Si encore il s'agissait de faits isolés, un désaveu pourrait être accepté ; malheureusement, il n'est pas possible d'échapper à cette conclusion qu'il s'agit d'une méthode, d'un « esprit » décidé à « faire fi de tous les droits des neutres pour arriver au but ». Le gouvernement américain peut se rendre ce témoignage qu'il a été « très patient » ; il a « espéré contre tout espoir » que le gouvernement allemand « accorderait se politique avec les principes humanitaires tels qu'ils sont codifiés par le droit des gens ». Cet espoir ne peut résister à tant de désillusions. C'est de l'Allemagne que dépend à présent la conclusion à tirer de ce trop long débat. C'est de sa réponse que dépend le maintien des relations diplomatiques pu leur rupture. Il faut qu'elle donne satisfaction sans équivoque ni atermoiement aux États-Unis, représentants du droit des gens et du droit des neutres, et cette satisfaction ne doit pas être verbale, mais effective ; car la période des négociations est virtuellement close par la démarche suprême du président Wilson.

21 avril 1916.

 

L'Allemagne répondit par une contre-note qui reconnaissait en somme la matérialité des faits et qui, après beaucoup de circonlocutions, accordait satisfaction aux États-Unis. En effet, les nouvelles instructions données aux sous-marins étaient d'après la note ainsi rédigées :

« Conformément aux principes généraux de la visite, de la perquisition, et de la destruction des navires marchands tels qu'ils sont reconnus par le droit international, lesdits navires, aussi bien à l'intérieur qu'à l'extérieur de la région déclarée zone de guerre navale, ne devront pas être coulés sans avertissement et sans que les vies humaines soient sauvées, à moins que ces navires ne tentent de s'échapper ou n'opposent de la résistance. »

 

Mais cette concession paraissait subordonnée à la cessation du blocus de l'Allemagne par l'Angleterre, que l'Allemagne engageait les États-Unis à réclamer, sinon l'Allemagne envisagerait le devoir de « se réserver une complète liberté de décision ».
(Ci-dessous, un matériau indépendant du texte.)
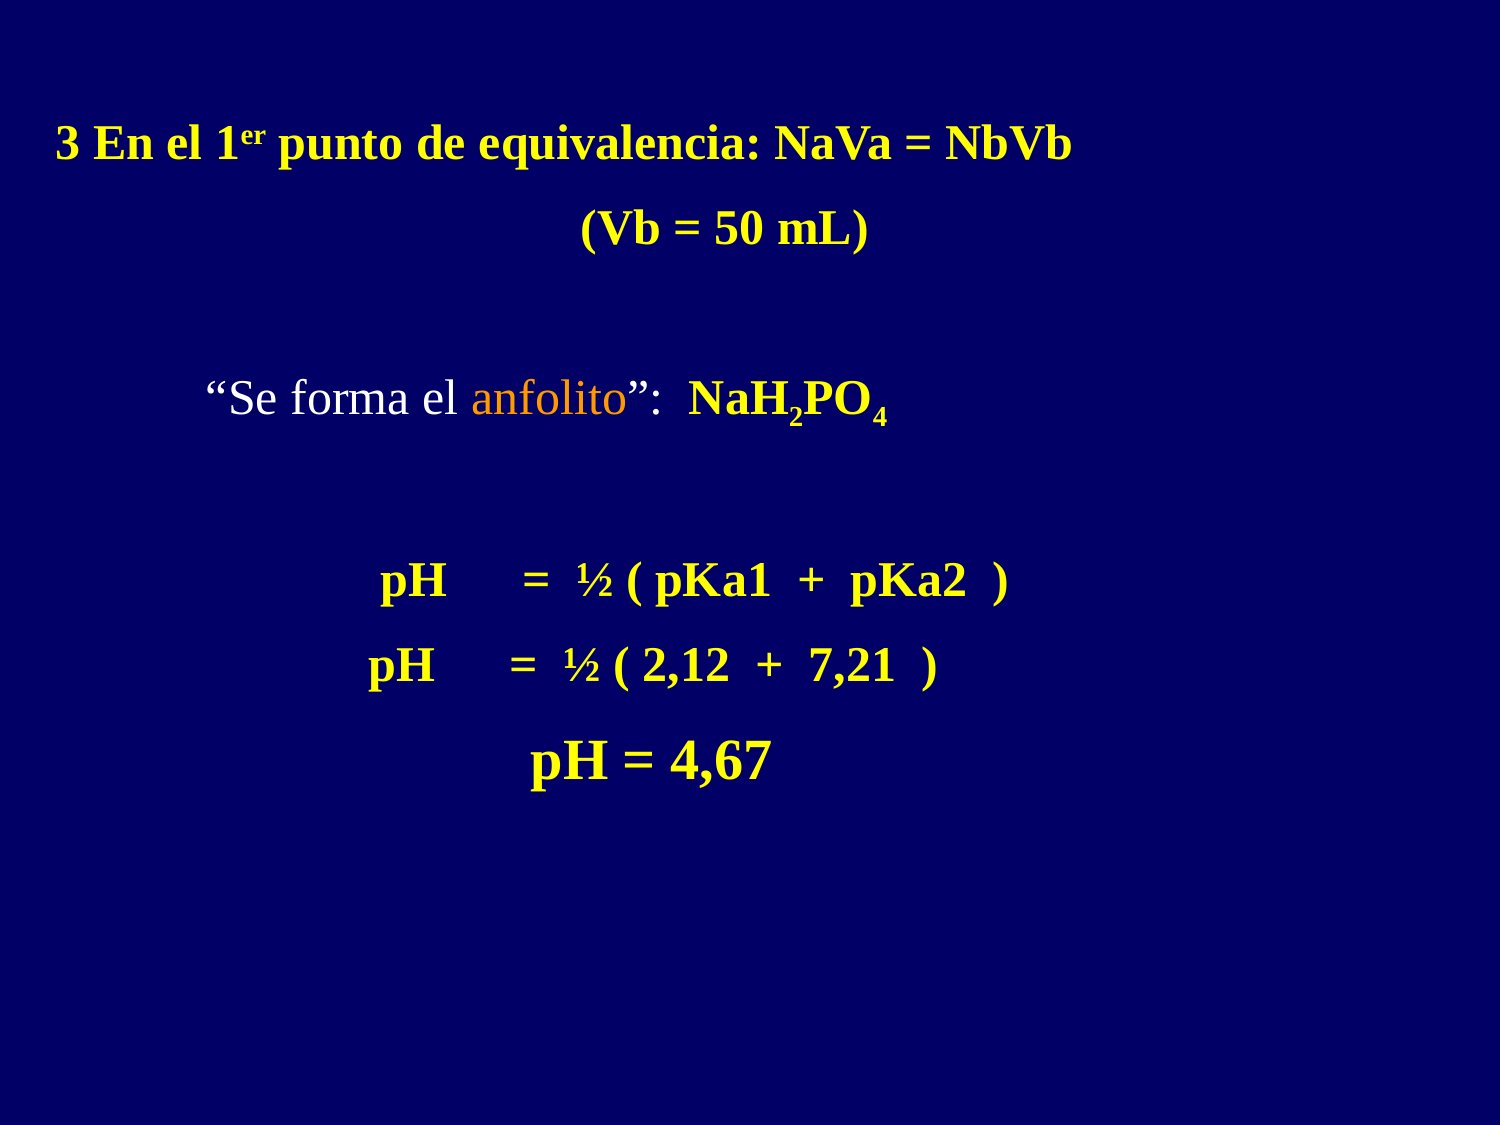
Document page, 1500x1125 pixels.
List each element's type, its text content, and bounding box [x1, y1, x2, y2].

text_box pH = ½ ( pKa1 + pKa2 ) pH = ½ ( 2,12 + 7,21 ) pH = 4,67 [53, 539, 1442, 799]
text_box 3 En el 1er punto de equivalencia: NaVa = NbVb (Vb = 50 mL) “Se forma el anfolito”: NaH2PO4 [41, 101, 1429, 440]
En prenant acte de la nouvelle promesse faite par l'Allemagne, M. Wilson eut soin de spécifier qu'il n'admettait pas que l'exécution des engagements contractés par l'Allemagne pût défendre « en quelque manière que ce soit et le moins du monde de la conduite de tout autre gouvernement à l'égard des neutres et des non-combattants. » Il était donc entendu pour lui que la promesse allemande était inconditionnelle, « absolue et non relative ».

 

 

 



[1] Au 1er janvier 1917, le chiffre est de 169.

[2] Dans les Débats, il a été imprimé « consentement ».